The ITP Regulations should go a long way in providing the necessary stimulus in the growth of SMEs which in turn will help in variety of facets in addition to fostering of innovation. The new platform should aid SMEs in getting access to capital as well as wider visibility.
As the mode of exiting from the platform is also relatively simplified, the migration to the main exchange would possibly be much smoother for a company whose specified securities are listed on the ITP of a recognised stock exchange.
As SEBI had indicated in the Board Meeting of June 25, 2013, the ITP Regulations are framed with the intention of allowing easier exit options for the informed investors who risk their capital to support SMEs.
Among other things, specifically the conditions specified in 1(d) of this Hotline will enable a number of angel investors and venture capitalists to explore the avenue of getting their eligible portfolio companies listed on this new platform and thereby seek an easy and efficient exit.
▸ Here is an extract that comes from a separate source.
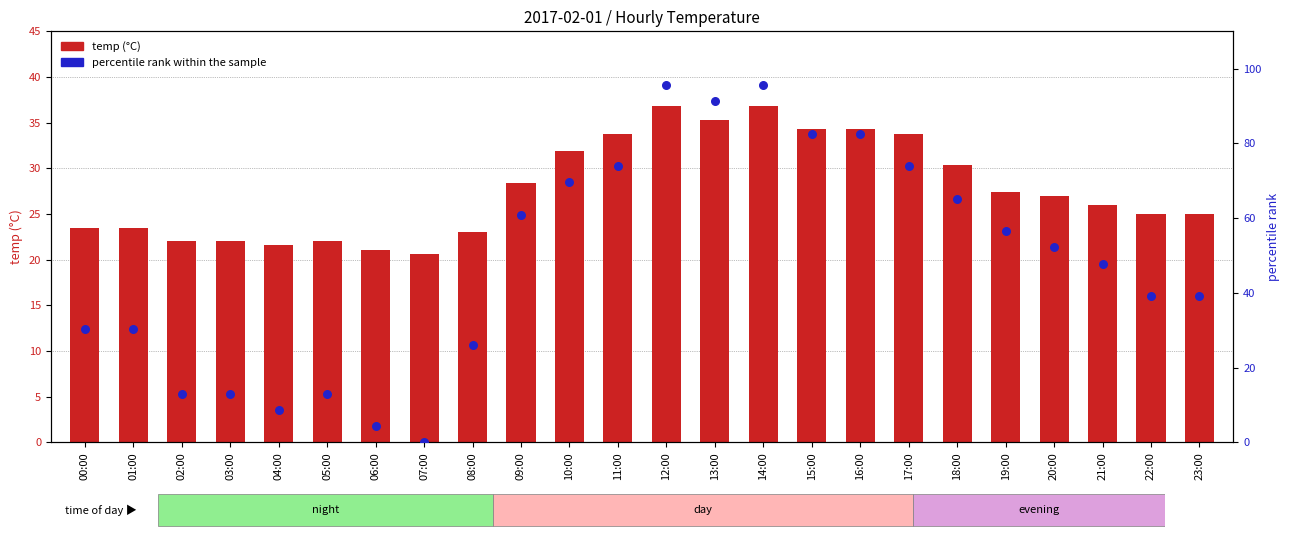

What is the total value across all series at 20:00?

79.2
Further, non-applicability of certain onerous conditions, as in case of listing under Chapter XB of the ICDR Regulations or with respect to listing on the main exchange, will encourage a number of start-ups and SMEs to explore the option of getting their specified securities listed on the ITP.
This platform is certainly likely to see some action in the near future due to certain encouraging aspects such as no restriction from raising further capital by private placement or rights issue, non-applicability of Takeover Code and Delisting Regulations to the SME whose specified securities are listed on ITP, etc.
1 Regulation 106N(1)(c) of the ICDR Regulations defines ‘SME exchange’ as a trading platform of a recognised stock exchange having nationwide trading terminals permitted by SEBI to list the specified securities issued in accordance with Chapter XB of the ICDR Regulations and includes a stock exchange granted recognition for this purpose but does not include the Main Board.
Regulation 106N(1)(a) of the ICDR Regulations defines ‘Main Board’ as a recognized stock exchange having nationwide trading terminals, other than SME exchange.